▶ _Exercise directions_: Only a number is wanted here: the number of lines of the data that include "Zainal".

▶ _Data to examine_:
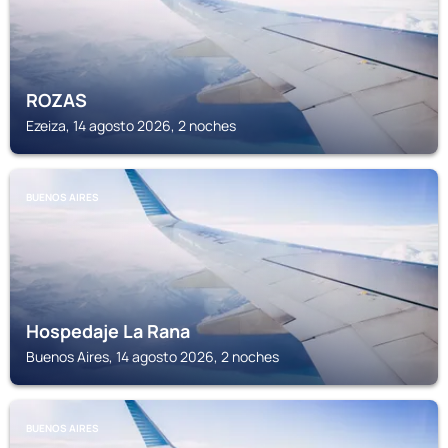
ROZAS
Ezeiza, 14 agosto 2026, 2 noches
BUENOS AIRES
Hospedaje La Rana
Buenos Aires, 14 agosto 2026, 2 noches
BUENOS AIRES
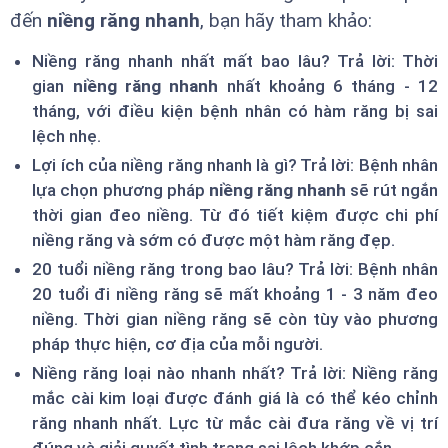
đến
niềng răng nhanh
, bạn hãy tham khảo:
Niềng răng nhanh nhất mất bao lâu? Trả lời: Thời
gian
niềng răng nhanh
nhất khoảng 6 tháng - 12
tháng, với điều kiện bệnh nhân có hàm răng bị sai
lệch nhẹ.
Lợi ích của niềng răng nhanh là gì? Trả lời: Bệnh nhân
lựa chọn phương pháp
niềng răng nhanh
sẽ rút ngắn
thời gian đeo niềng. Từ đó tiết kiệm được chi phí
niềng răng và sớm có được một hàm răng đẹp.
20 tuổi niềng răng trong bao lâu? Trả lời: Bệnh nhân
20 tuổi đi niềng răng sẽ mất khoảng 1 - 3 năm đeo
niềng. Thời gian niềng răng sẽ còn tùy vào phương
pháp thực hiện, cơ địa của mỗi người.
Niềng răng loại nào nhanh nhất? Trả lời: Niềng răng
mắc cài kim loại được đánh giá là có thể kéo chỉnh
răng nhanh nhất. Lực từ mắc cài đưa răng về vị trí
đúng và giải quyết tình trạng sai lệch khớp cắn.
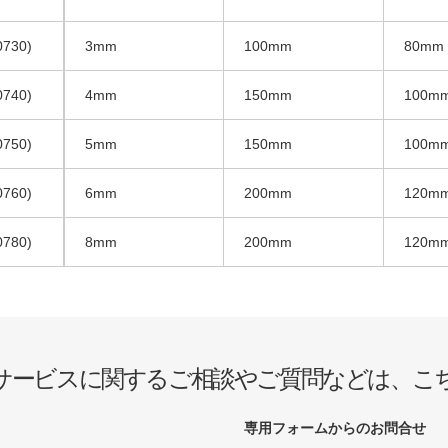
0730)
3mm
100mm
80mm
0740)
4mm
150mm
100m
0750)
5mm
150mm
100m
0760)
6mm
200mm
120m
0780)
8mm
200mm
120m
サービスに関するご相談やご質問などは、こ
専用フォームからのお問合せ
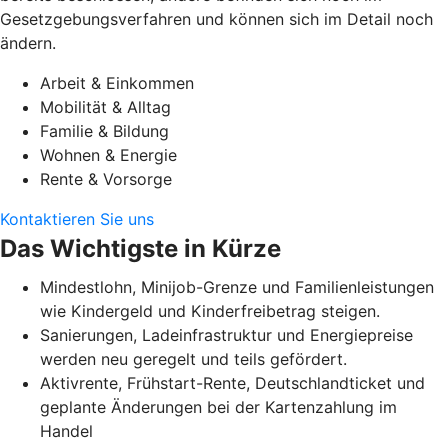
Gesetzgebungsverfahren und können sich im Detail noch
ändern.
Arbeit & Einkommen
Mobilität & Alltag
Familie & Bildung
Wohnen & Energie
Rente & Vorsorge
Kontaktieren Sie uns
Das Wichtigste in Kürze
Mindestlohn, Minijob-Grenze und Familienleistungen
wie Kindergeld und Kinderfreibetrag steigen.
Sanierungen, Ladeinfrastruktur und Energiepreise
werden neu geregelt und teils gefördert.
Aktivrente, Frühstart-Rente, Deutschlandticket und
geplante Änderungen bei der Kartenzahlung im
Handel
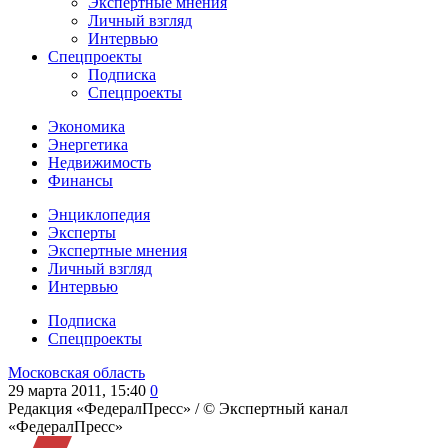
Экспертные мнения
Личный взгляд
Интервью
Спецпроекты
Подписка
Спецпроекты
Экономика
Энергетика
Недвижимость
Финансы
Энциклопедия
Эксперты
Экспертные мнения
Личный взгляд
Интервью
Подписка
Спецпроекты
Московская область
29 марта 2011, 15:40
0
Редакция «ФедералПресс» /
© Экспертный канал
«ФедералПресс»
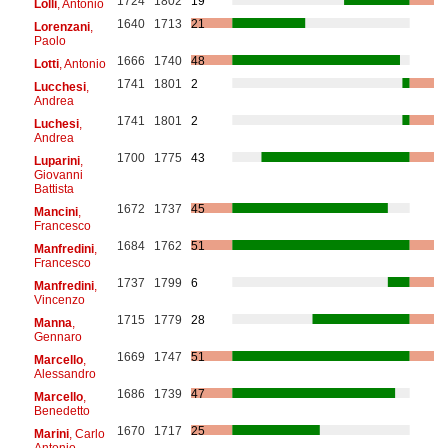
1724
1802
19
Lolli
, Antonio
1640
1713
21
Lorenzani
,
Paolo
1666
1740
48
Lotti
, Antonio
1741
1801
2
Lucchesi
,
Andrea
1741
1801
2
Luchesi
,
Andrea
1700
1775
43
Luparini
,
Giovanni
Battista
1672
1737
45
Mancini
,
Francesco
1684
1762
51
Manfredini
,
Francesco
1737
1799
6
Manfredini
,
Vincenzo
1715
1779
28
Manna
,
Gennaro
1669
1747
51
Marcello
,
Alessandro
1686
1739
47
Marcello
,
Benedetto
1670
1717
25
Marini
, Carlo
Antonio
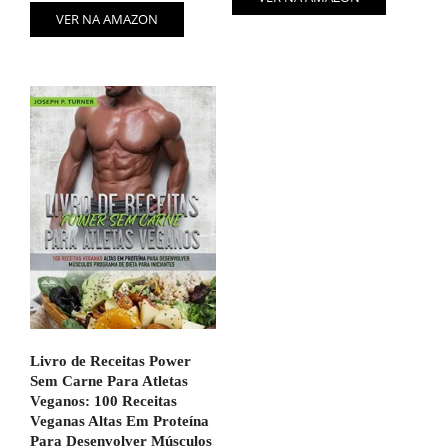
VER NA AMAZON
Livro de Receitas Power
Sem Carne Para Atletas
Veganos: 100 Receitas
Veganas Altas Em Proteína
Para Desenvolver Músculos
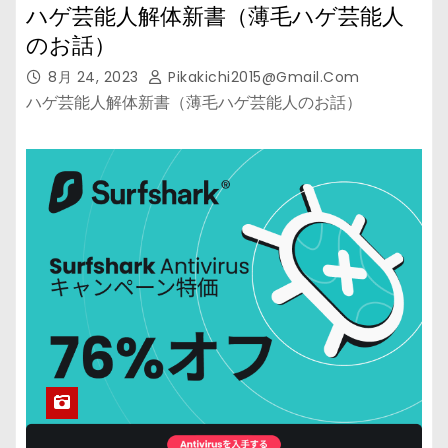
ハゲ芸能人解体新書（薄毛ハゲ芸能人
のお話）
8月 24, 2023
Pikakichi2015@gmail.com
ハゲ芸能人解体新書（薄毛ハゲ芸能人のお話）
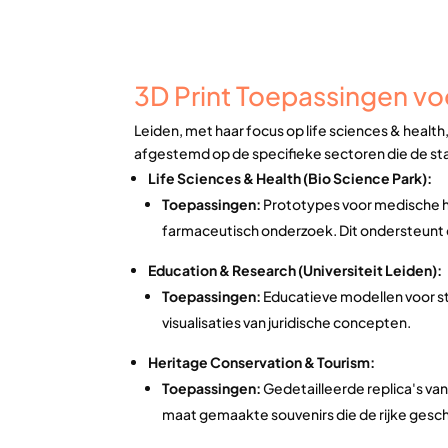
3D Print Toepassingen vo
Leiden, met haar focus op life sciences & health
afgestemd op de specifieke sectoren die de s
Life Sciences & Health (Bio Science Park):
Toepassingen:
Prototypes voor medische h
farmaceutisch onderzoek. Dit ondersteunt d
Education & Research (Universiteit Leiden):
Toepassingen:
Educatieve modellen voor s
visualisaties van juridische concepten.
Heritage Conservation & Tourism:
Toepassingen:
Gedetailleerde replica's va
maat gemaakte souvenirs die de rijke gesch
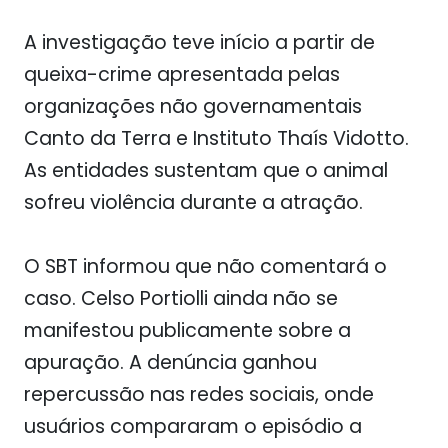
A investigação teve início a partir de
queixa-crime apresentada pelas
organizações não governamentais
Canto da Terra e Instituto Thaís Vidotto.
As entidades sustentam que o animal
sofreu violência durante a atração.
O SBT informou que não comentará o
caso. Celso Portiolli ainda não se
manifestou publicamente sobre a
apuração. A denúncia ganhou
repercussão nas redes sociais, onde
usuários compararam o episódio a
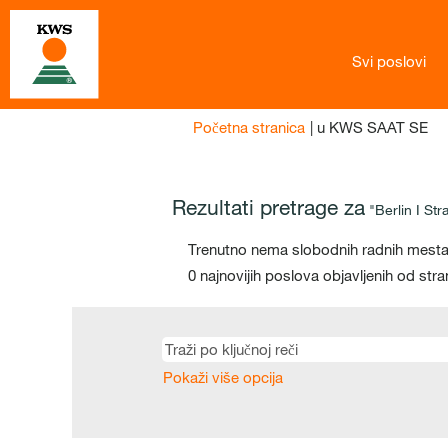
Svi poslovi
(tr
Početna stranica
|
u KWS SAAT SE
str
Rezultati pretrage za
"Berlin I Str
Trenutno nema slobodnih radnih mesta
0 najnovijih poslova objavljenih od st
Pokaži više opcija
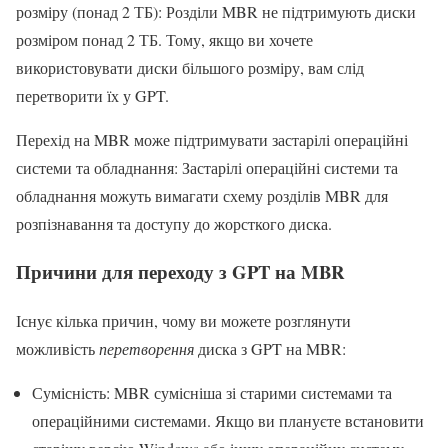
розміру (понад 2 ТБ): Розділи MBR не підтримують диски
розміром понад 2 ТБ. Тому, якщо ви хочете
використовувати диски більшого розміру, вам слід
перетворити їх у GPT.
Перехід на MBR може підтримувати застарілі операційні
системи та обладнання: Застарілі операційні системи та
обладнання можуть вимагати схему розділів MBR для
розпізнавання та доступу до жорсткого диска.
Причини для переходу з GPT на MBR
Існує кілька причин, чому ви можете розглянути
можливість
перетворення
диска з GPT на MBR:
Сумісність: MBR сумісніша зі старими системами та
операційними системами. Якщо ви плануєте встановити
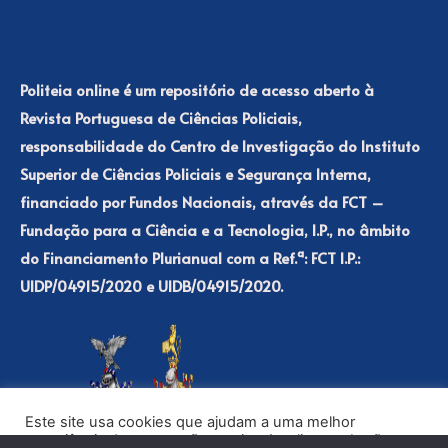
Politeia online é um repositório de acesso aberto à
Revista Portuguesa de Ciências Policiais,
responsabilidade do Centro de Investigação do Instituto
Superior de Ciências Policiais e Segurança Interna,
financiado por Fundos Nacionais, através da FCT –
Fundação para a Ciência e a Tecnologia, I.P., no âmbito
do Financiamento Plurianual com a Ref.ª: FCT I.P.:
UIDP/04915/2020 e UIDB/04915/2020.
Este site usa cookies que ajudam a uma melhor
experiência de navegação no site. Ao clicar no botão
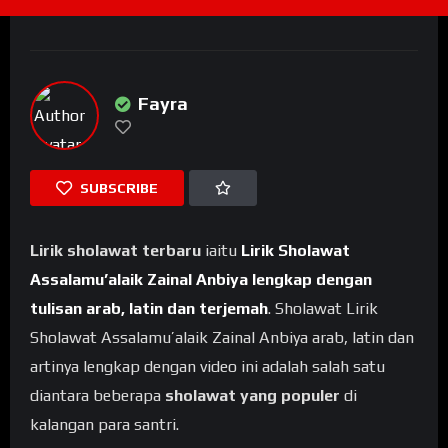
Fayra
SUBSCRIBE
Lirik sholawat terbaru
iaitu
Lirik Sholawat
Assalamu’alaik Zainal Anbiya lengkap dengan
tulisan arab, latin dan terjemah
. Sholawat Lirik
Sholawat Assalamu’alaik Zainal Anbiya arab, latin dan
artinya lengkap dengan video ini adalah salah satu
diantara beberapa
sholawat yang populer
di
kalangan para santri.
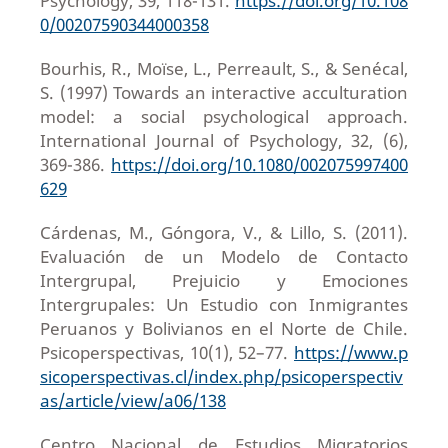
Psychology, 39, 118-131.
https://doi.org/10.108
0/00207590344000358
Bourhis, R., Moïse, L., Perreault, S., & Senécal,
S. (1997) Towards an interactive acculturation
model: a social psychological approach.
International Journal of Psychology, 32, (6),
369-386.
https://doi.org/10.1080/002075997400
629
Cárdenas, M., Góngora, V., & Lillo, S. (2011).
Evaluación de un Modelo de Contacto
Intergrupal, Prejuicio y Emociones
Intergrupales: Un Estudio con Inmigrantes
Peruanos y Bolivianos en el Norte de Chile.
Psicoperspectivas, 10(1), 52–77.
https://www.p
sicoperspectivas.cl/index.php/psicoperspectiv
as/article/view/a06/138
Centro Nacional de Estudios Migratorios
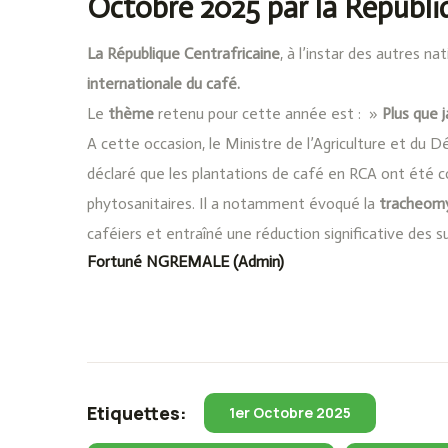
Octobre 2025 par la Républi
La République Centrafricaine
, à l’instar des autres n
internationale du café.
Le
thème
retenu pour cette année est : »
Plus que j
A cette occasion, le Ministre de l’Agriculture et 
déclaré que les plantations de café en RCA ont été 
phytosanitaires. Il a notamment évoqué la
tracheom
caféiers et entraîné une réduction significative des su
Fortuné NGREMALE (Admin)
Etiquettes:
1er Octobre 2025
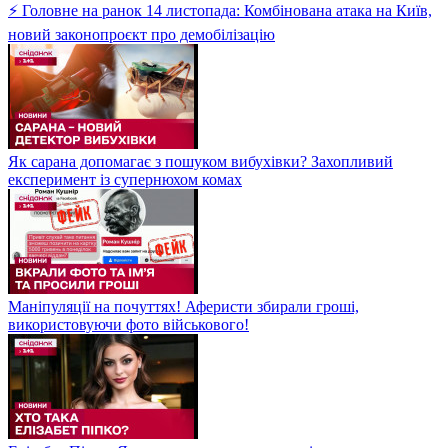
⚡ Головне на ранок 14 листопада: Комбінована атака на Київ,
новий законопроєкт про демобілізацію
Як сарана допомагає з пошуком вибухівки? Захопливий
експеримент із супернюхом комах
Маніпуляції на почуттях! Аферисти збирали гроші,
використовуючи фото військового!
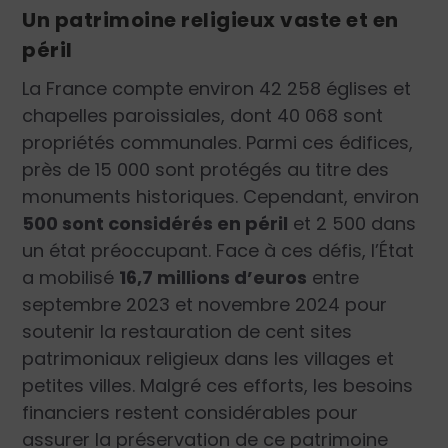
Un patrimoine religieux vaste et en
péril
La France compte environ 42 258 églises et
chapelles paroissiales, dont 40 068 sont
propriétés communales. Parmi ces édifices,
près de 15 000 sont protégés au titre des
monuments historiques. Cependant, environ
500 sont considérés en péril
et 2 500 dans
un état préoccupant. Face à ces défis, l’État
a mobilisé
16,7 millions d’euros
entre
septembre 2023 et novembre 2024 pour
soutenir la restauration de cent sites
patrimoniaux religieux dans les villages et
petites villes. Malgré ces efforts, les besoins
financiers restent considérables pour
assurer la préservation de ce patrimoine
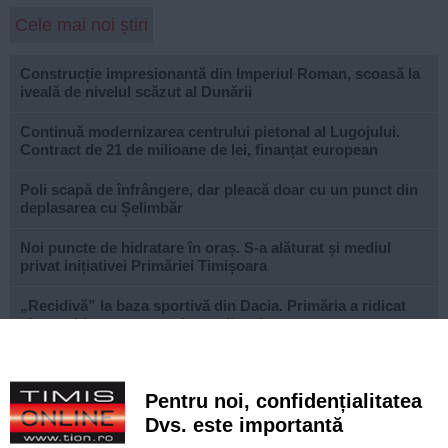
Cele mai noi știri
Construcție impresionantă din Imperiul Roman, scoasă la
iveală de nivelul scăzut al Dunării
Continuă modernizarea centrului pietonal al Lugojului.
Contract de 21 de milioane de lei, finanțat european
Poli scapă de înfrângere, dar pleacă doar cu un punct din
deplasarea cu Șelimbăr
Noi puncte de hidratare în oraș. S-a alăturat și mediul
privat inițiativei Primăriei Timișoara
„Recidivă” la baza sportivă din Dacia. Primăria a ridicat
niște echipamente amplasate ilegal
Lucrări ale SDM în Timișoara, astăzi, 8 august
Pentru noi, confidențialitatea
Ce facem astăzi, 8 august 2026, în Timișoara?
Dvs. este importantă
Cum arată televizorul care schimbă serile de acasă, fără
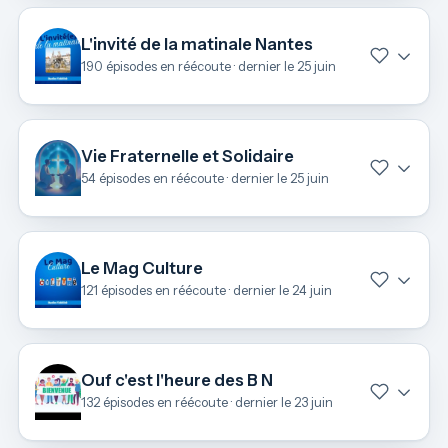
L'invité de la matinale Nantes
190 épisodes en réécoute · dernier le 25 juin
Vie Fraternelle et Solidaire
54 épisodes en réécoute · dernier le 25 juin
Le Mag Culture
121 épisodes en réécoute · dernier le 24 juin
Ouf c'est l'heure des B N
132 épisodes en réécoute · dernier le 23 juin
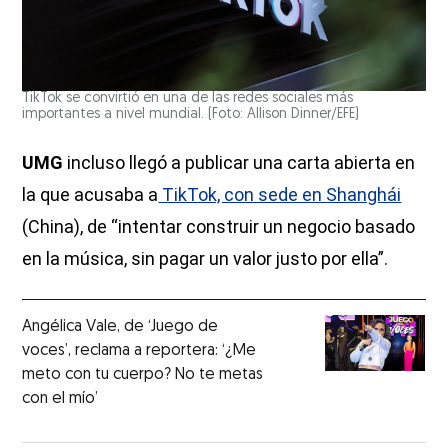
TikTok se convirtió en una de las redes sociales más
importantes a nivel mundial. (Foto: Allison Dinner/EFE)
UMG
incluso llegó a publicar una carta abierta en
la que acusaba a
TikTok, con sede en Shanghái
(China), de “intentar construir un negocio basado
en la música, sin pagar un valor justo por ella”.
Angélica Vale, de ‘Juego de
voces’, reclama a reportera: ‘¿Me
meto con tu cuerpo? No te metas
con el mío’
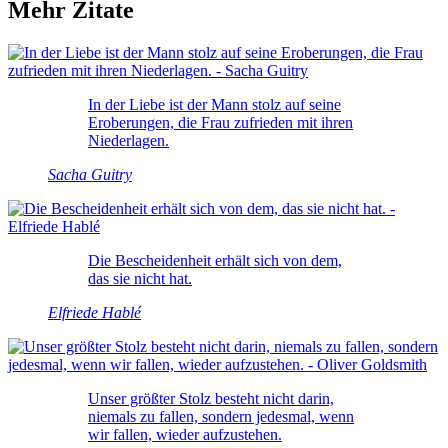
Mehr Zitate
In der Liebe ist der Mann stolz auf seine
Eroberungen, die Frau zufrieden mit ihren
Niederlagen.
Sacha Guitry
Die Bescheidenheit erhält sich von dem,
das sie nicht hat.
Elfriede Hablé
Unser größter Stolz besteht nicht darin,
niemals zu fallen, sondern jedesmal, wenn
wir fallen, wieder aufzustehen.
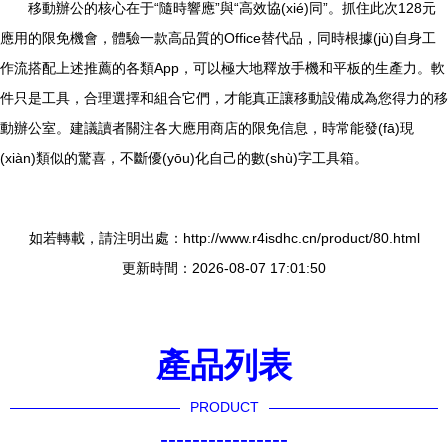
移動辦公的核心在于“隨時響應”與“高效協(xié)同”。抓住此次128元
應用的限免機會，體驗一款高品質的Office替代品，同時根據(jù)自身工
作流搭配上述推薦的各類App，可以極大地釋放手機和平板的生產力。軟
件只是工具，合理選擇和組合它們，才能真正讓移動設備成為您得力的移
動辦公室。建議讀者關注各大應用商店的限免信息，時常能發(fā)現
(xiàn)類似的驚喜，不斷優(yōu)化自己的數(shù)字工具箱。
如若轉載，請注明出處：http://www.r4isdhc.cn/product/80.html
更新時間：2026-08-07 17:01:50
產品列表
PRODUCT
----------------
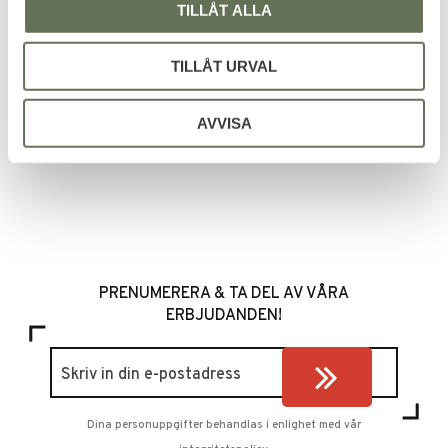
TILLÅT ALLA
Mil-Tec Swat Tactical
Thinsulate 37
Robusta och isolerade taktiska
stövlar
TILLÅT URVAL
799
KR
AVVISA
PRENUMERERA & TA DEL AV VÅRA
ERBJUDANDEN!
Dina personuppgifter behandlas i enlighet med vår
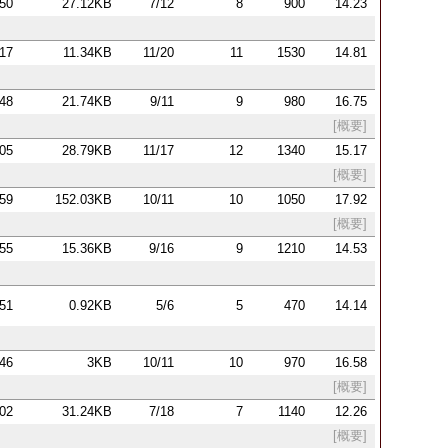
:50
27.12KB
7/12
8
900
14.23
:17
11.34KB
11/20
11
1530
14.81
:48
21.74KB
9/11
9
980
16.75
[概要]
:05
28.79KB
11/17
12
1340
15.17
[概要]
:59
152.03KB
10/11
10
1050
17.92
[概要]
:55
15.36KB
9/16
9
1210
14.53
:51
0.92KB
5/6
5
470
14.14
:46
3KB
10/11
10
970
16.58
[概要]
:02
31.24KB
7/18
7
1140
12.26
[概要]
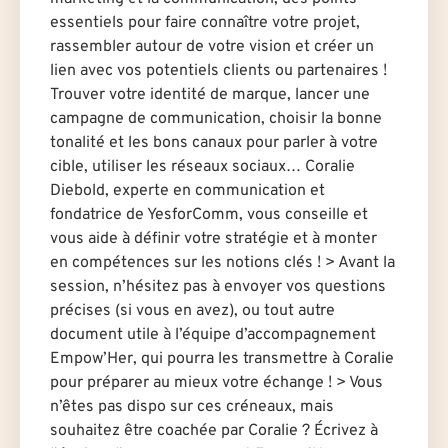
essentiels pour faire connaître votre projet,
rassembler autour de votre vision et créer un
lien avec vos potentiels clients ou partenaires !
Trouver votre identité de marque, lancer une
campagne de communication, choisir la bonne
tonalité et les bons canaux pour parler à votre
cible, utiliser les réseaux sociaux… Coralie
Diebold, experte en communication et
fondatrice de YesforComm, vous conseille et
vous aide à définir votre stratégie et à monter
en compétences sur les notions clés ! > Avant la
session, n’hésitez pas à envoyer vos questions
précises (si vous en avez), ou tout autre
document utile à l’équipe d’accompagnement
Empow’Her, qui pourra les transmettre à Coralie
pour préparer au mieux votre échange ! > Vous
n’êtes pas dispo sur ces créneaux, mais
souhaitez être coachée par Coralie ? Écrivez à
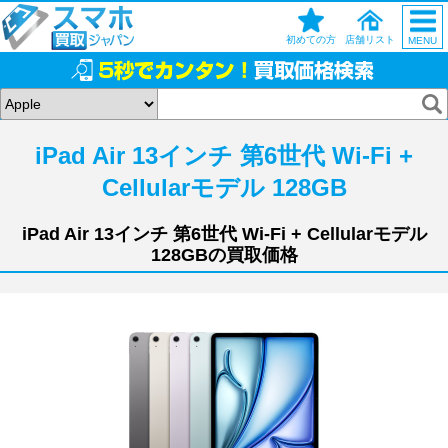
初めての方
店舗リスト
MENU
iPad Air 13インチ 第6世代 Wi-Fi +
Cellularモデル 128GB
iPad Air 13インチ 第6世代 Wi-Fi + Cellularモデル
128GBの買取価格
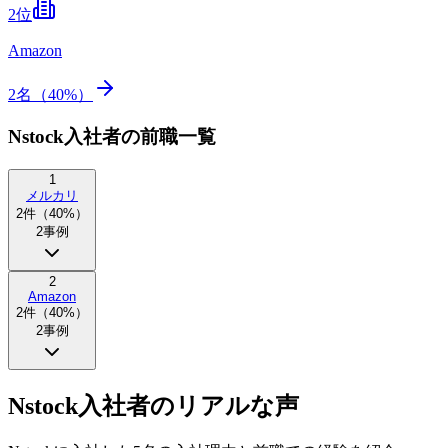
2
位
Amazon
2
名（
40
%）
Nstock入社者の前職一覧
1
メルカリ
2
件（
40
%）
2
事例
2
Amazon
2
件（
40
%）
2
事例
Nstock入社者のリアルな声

▶ _Your solution_: 2